Por que não há um Presidente católico desde JFK?

As America gallops towards the 2020 Presidential Election we take a look at the fact that JFK was the first Catholic elected to the White House as president and was the last. Vale a pena ter em mente que Joe Biden é católico romano.

Em Setembro de 2015, o Papa Francisco chegou aos Estados Unidos, um país onde seis dos nove juízes do Supremo Tribunal na altura eram católicos, o então Vice-Presidente Joe Biden era católico, tal como o então Presidente da Câmara John Boehner, e totalmente 30% de todos os membros do Congresso, além do Secretário de Estado John Kerry.

Soa como uma quota muito saudável. Estima-se que 70 milhões dos 321 milhões de residentes dos EUA são católicos. Há agora também um católico a fixar residência na Casa Branca, pois a Primeira Dama Melania Trump revelou a sua religião após a sua visita com o Papa há três anos.

Melania Trump.

Melania Trump.

Será uma fonte de satisfação para Francisco que a maior área de crescimento na América será o povo da América Latina; os hispânicos são o segmento de crescimento mais rápido.

Uma medida de até onde a Igreja Católica chegou foi contida numa observação no The New York Times sobre o discurso do Papa Francisco na Sessão Conjunta do Congresso.

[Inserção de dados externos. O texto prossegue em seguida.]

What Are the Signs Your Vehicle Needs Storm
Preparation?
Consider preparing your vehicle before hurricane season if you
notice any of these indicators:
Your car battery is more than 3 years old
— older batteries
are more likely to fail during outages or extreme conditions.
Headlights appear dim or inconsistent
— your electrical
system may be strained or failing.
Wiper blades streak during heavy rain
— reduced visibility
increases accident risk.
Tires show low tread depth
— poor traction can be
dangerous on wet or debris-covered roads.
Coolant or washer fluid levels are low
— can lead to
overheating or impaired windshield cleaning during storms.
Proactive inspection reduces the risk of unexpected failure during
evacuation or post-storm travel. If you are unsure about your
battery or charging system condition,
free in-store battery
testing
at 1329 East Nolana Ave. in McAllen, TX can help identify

“Não há muito tempo, a perspectiva do dirigente da Igreja Católica dirigir-se ao Congresso teria sido impensável. Os católicos na política foram uma fonte de suspeitas e um tema de calúnia durante gerações. Mesmo quando John F. Kennedy se tornou o primeiro presidente católico eleito, sentiu-se compelido a defender a sua fé afirmando que não receberia ordens do papa”

Yet, apesar dos números brilhantes e da impressão maciça que Francis causou, ainda há provas claras de que os católicos têm estado largamente sub-representados nos dois trabalhos mais importantes de todos: Presidente e Vice-Presidente.

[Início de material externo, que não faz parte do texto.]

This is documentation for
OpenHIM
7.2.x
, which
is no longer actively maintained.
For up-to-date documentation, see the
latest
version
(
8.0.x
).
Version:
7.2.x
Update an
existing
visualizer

John F. Kennedy, claro, quebrou essa primeira barreira, mas o seu catolicismo quase o condenou e foi amplamente visto como uma responsabilidade. Desde o seu assassinato, nenhum católico esteve perto de voltar a ser presidente – um estado de coisas extraordinário.

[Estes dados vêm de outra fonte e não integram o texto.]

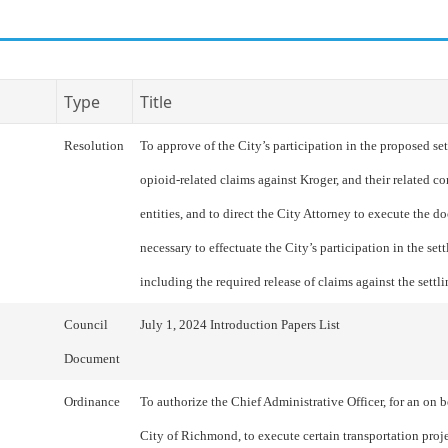
Type
Title
Resolution
To approve of the City’s participation in the proposed se
opioid-related claims against Kroger, and their related co
entities, and to direct the City Attorney to execute the 
necessary to effectuate the City’s participation in the set
including the required release of claims against the settli
Council
July 1, 2024 Introduction Papers List
Document
Ordinance
To authorize the Chief Administrative Officer, for an on b
City of Richmond, to execute certain transportation proj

p> Aprendi para minha surpresa que Joe Biden é o primeiro vice-presidente católico dos Estados Unidos, mais uma vez uma verdadeira acusação do preconceito religioso contra a fé que existiu durante gerações, especialmente no sul, que historicamente tinha pregadores a pintar o papa como o diabo encarnado.

Na última vez, Martin O’Malley foi o único católico do lado democrata a tentar candidatar-se à presidência, mas a sua candidatura foi um verdadeiro tiro no escuro e acabou por não ser bem sucedida.

Jeb Bush, um convertido ao catolicismo, foi o único candidato republicano de origem católica e também não durou muito tempo na corrida.

Martin O'Malley.'Malley.

Martin O’Malley.

Não foram eleitos judeus para nenhum dos cargos, embora o candidato de Al Gore Joe Liebermann estivesse muito próximo de ser VP.

Nunca houve um italiano e certamente nenhum hispânico, no entanto, houve um afro-americano, mostrando que a América hoje em dia é bem capaz de pôr de lado os preconceitos ao escolher um presidente.

Mas na longa e gloriosa história dos Estados Unidos, continua a ser um facto que John Kennedy e Joe Biden são aberrações e não a norma.

É verdadeiramente espantoso quando se vê a popularidade maciça de católicos como JFK e Francis em todos os credos e se compreende quão popular é a sua mensagem humanitária e não doutrinária.

É certamente apenas uma questão de tempo até que haja muitos sucessores de JFK e Biden nos cargos de topo. Sem dúvida, com o número de políticos hispânicos a aumentar pode muito bem ser um deles e isso seria muito bem-vindo.

A América precisa de reflectir a sua diversidade e mostrar o notável cadinho que criou esta grande nação.

Eu acredito firmemente que a visita de Francis em 2015 ajudará esse projecto e que ter mais católicos na mistura será positivo.